Nicht nur immer größere und schnellere Datenautobahnen sind die Lösung. Digitale Kompressionverfahren für Audio und Video erlauben heutzutage ein sehr wirkungsvolles "Zusammendrücken" dieser Datenmassen. Ein Videofilm kann mit Hilfe von Algorithmen der digitalen Signalverarbeitung auf bis zu ein Hundertstel seines ursprünglichen Datenvolumens zusammengepreßt werden.

Zwei Begriffe machen in diesem Zusammenhang von sich reden: MPEG und JPEG. Sie bezeichnen zwei Arbeitsgruppen der International Standards Organisation (ISO), in denen Experten aus aller Welt gemeinsam neue Normen für die Datenkompression erarbeiten und festlegen. Die Arbeiten der Moving Picture Experts Group (MPEG) und der Joint Photographic Experts Group (JPEG, bis 1991 aktiv) sind sowohl für zukünftige Multimediaanwendungen im Internet als auch für das zukünftige digitale Fernsehen von entscheidender Bedeutung.

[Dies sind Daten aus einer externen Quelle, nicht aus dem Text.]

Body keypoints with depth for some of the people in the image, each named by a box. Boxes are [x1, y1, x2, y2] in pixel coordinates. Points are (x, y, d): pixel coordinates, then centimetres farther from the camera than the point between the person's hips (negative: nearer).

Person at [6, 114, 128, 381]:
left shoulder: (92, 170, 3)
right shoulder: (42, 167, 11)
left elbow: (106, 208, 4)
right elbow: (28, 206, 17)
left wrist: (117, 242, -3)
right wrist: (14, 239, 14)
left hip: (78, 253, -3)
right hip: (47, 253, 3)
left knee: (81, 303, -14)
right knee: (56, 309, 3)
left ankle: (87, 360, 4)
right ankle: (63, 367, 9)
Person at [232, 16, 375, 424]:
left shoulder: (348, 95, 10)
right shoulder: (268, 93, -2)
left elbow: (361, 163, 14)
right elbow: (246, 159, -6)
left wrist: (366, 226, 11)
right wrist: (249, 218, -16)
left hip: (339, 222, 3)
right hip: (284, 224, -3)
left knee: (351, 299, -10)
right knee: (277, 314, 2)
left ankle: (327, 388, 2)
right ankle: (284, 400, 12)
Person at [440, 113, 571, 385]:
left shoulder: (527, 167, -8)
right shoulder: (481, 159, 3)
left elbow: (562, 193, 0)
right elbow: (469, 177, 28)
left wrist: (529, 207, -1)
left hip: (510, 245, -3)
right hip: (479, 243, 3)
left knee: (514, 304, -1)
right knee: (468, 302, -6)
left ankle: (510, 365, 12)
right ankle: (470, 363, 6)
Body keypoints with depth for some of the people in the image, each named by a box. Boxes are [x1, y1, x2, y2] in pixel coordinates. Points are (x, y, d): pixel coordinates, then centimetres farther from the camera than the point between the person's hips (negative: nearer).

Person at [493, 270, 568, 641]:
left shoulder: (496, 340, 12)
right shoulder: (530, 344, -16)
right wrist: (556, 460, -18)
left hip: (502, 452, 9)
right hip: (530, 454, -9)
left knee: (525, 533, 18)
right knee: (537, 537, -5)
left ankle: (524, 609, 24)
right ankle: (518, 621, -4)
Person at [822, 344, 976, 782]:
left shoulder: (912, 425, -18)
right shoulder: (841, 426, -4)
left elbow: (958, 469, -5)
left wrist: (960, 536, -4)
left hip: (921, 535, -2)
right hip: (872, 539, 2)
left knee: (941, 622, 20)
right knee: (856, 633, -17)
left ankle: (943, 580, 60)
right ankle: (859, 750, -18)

Die von den Arbeitsgruppen entwickelten Normen dienen Entwicklern und Unternehmen in aller Welt als Leitlinie, wenn sie Software und Geräte für die Komprimierung und Übertragung von Sprach-, Bild- und anderen Daten entwickeln. Der MPEG-2-Standard zum Beispiel ist weltweit als zukünftiger Fernsehstandard akzeptiert - und löst beim Übergang vom analogen zum digitalen Fernsehen in den nächsten Jahren den PAL- bzw den NTSC-Fernsehstandard ab.

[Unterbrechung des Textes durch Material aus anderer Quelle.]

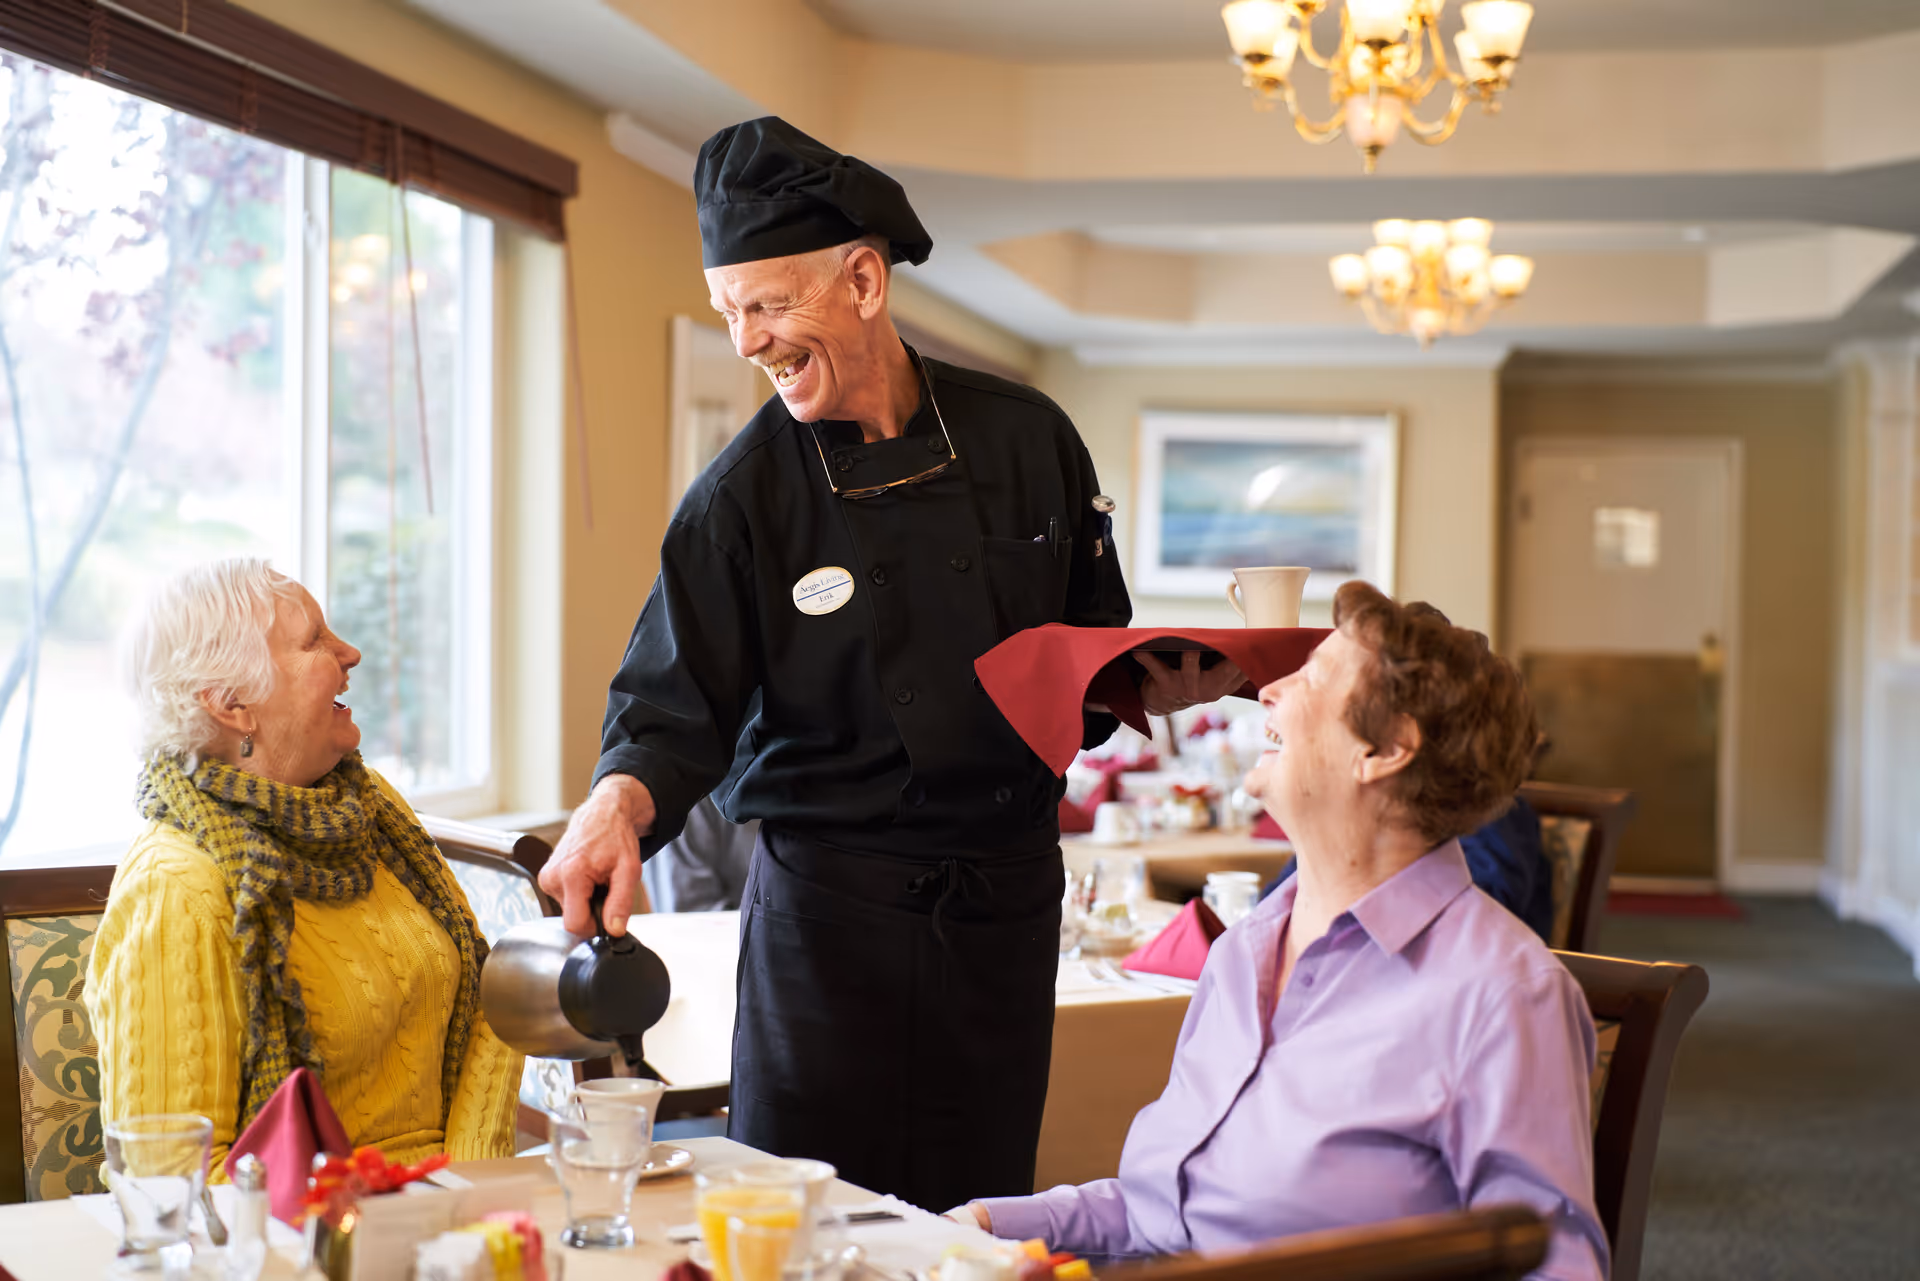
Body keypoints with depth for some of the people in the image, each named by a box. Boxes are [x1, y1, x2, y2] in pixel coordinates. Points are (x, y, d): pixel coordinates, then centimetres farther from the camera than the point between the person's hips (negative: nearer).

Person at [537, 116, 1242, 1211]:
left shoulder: (1026, 439, 0)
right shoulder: (743, 495, -6)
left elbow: (1092, 640, 11)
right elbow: (677, 707, -9)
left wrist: (1156, 684, -9)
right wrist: (619, 804, -28)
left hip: (1006, 904, 2)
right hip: (828, 913, -2)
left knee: (976, 1221, 11)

Für ihre richtungsweisenden Arbeiten für Multimedia, das digitale Fernsehen und den digitalen Film wurden beide Gruppen Ende 1996 mit dem begehrten "Emmy Award" der amerikanischen National Academy of Television Arts and Science ausgezeichnet, sozusagen dem "Oskar" für Technologie und Innovation in der Fernsehbranche.

Was weniger bekannt ist: Berliner Forschungseinrichtungen und Forscher waren und sind an der Entwicklung dieser Technologien beteiligt. Ein Großteil der Audio-Algorithmen für MPEG-1 und MPEG-2 wurde unter der Leitung von Peter Noll, Elektrotechnik-Professor an der TU Berlin, entwickelt. Noll, der bereits in den siebziger Jahren durch seine Arbeiten am Heinrich-Hertz-Institut Berlin und bei den AT&T Bell Labs in den USA die digitale Audioübertragung vorantrieb, wurde 1991 zum Leiter der MPEG-Audio-Gruppe berufen und war dort bis 1995 als "Architekt" für die Entwicklung dieser Technologien mitentscheidend.

Noll hatte bereits in den 70er Jahren den Basis-Algorithmus für die Codierung von Audio-Signalen vorgeschlagen. Damit können Tonsignale um den Faktor zehn komprimiert werden, ohne daß es zu hörbaren Qualitätseinbußen kommt. Wegen seiner Komplexität wurde das Verfahren zunächst nicht eingesetzt. Heute ist es jedoch in zahlreichen Anwendungen zu finden. Zum Beispiel nutzen alle Audiocodierungen nach MPEG den Basis-Algorithmus. Digitale DOLBY-Verfahren in modernen Kinos bauen darauf auf, und in den Geräten für Sony MiniDiscs ist der Algorithmus in Form eines eigenen Chipbausteins vertreten.

Auch im Bereich Video wird in Berlin geforscht. Seit Anfang der achtziger Jahre wird an mehreren Berliner Universitäten und Forschungseinrichtungen an Verfahren zur digitalen Video-Datenkompression gearbeitet. So auch am Heinrich-Hertz-Institut für Nachrichtentechnik (HHI), wo sich eine Forschergruppe mit der Videoübertragung beim digitalen Fernsehen und in mobilen Multimediaanwendungen befaßt. Dr. Thomas Sikora, der in der HHI-Gruppe arbeitet, ist zudem seit 1995 als Leiter der MPEG-Video-Gruppe für die Entwicklung und Standardisierung der MPEG-Videoalgorithmen verantwortlich.